The woolly rhinoceros (Coelodonta antiquitatis) was an Ice Age specialist, a huge, long-haired rhino adapted to the frigid mammoth steppe that once stretched across Europe and northern Asia. Comparable in size to today’s white rhinoceros, it had a long, downward-sloping head, powerful neck, and a fat-filled shoulder hump that helped it conserve heat and support its enormous nasal horn. Its thick coat, shortened ears and tail, heavy skin, and subcutaneous fat layer reveal a body engineered for cold, open landscapes.
Genetic and fossil evidence trace its lineage back millions of years, with Coelodonta diverging from the Sumatran rhinoceros line about 9.4 million years ago. The species appeared in the early Middle Pleistocene and spread widely, becoming the only Coelodonta in Europe and eventually the most wide-ranging rhino known. Detailed skull and tooth anatomy show it was a dedicated grazer and hindgut fermenter, consuming large quantities of low-nutrient grasses, sedges, and forbs, with seasonal shifts to shrubs and woody plants.

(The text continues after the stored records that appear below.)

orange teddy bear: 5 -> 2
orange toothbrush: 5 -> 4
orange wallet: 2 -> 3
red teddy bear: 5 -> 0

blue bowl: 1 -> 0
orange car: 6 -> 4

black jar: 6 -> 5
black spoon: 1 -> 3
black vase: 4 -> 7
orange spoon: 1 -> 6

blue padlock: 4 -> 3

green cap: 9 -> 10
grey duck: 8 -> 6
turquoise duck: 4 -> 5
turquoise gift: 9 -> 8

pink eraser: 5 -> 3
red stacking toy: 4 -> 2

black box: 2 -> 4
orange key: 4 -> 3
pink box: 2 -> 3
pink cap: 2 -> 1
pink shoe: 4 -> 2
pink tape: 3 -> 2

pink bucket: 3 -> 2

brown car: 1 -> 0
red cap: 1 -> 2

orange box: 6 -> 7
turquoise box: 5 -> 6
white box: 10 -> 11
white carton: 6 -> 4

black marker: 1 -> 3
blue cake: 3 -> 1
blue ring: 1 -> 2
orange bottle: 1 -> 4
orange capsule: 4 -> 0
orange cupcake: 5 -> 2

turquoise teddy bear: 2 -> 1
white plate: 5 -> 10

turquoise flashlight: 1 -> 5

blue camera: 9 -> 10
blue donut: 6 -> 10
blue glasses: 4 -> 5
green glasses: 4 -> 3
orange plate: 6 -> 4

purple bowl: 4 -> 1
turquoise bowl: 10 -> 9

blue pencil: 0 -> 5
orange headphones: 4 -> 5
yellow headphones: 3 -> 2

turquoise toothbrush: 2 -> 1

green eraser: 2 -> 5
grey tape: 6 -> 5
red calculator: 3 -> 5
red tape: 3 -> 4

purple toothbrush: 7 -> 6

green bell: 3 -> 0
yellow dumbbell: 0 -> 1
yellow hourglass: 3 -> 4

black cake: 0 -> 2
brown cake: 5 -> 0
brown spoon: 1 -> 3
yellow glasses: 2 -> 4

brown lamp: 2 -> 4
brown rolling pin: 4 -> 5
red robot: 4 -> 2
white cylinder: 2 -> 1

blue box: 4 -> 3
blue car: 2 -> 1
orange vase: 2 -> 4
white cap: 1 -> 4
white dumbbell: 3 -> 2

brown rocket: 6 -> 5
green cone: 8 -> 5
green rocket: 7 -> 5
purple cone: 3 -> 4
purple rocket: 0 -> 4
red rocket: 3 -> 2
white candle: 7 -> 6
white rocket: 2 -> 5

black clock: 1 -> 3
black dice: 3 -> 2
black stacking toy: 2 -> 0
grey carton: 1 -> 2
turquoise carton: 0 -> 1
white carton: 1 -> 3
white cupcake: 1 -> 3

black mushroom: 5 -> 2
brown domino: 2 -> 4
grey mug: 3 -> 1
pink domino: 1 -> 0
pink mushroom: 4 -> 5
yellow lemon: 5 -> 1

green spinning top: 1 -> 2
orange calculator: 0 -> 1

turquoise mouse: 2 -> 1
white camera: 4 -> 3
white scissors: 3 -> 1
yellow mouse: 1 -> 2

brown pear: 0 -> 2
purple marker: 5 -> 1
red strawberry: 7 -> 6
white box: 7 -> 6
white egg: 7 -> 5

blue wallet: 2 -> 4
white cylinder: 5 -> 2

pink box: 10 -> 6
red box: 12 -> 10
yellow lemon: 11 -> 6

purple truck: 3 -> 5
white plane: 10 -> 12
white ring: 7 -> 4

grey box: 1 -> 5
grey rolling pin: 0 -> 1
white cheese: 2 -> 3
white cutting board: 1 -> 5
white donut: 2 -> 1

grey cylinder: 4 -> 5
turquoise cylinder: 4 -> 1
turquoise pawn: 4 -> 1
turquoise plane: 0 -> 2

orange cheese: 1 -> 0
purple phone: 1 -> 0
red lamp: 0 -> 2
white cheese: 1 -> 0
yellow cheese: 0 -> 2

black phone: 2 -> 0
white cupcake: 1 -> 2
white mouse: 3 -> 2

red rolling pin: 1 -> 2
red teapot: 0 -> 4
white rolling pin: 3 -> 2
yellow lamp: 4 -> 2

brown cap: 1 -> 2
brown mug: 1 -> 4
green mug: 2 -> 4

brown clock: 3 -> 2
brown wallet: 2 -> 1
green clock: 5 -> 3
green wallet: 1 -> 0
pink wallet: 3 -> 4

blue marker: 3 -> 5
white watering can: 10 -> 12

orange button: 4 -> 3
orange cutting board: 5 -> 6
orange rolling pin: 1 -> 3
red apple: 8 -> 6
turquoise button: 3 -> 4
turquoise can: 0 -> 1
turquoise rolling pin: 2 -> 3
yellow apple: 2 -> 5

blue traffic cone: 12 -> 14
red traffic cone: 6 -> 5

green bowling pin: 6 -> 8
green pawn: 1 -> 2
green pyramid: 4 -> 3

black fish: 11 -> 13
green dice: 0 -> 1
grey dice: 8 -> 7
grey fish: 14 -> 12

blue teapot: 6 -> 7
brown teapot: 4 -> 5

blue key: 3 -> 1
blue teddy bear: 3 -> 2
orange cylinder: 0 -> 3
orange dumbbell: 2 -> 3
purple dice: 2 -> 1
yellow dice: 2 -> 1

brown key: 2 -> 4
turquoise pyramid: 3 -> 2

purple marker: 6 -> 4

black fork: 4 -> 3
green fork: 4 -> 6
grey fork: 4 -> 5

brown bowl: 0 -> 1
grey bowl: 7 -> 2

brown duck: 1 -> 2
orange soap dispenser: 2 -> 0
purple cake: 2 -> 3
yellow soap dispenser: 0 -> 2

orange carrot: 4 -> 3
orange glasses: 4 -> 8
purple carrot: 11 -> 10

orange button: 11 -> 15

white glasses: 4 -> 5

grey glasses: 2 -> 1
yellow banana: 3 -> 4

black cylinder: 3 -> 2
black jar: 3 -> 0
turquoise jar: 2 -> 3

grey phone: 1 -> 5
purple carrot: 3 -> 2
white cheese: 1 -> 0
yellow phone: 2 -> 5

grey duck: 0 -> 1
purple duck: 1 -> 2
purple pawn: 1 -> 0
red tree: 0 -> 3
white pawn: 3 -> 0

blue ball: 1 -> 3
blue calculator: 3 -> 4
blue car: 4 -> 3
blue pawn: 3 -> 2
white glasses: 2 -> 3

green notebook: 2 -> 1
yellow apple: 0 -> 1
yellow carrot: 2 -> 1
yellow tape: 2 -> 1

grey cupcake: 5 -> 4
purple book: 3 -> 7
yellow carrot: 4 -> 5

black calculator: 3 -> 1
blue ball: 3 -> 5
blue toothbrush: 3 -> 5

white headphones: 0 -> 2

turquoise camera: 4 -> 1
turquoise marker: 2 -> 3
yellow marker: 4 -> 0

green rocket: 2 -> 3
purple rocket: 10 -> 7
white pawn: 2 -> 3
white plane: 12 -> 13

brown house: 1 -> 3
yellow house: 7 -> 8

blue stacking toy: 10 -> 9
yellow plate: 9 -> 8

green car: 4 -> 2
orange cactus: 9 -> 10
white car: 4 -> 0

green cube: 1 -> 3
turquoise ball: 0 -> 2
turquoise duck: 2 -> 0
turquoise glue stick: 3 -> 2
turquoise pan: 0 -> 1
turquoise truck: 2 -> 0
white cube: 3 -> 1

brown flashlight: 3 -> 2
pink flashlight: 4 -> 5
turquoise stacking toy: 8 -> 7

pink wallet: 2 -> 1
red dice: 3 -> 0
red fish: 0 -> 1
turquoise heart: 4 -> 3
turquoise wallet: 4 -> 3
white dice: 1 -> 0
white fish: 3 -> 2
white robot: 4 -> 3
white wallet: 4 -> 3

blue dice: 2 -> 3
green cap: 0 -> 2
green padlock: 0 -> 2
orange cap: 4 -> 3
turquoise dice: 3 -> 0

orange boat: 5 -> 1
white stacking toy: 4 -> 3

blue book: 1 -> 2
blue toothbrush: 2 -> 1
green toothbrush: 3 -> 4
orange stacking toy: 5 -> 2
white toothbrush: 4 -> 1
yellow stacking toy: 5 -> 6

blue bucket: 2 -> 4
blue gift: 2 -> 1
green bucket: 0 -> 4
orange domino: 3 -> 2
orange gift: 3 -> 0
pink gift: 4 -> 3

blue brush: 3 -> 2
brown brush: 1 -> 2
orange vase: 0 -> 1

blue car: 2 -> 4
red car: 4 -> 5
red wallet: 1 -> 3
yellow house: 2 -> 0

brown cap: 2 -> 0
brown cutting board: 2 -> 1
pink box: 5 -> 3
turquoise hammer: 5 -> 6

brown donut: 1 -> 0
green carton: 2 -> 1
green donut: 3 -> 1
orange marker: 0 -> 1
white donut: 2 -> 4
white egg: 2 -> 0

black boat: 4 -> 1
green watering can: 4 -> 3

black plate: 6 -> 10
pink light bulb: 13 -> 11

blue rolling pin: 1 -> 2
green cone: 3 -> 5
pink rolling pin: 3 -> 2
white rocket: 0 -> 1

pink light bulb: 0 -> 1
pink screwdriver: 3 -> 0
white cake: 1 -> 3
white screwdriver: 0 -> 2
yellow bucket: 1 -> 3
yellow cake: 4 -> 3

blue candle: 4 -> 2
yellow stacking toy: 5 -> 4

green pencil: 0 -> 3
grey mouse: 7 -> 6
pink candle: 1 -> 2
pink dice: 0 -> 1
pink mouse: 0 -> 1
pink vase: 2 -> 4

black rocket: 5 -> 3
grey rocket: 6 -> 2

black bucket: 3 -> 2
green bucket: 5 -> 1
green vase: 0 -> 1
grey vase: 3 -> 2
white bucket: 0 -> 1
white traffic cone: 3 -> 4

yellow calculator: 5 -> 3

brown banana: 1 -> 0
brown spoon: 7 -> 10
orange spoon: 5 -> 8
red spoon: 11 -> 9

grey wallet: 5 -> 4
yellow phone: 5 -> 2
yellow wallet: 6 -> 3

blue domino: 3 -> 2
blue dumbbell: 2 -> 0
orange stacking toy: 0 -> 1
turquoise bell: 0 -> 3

Permafrost-preserved specimens and growth studies reveal that woolly rhinos lived about 35–40 years, raised calves at multi‑year intervals, and suffered heavy tooth wear from their abrasive diet. They shared their world with cave lions, hyenas, wolves, mammoths, and humans; bones bearing cut marks, spear injuries, and horn tools show that Neanderthals and modern humans hunted and exploited them. Cave paintings vividly depict their form and behavior.
The species remained genetically stable and widespread until rapid warming around the Bølling–Allerød interstadial transformed its grassland habitat. Deep snow, shrinking steppe, population fragmentation, and even modest levels of human hunting combined to wipe out this Ice Age icon as part of the broader end-Pleistocene megafaunal extinction.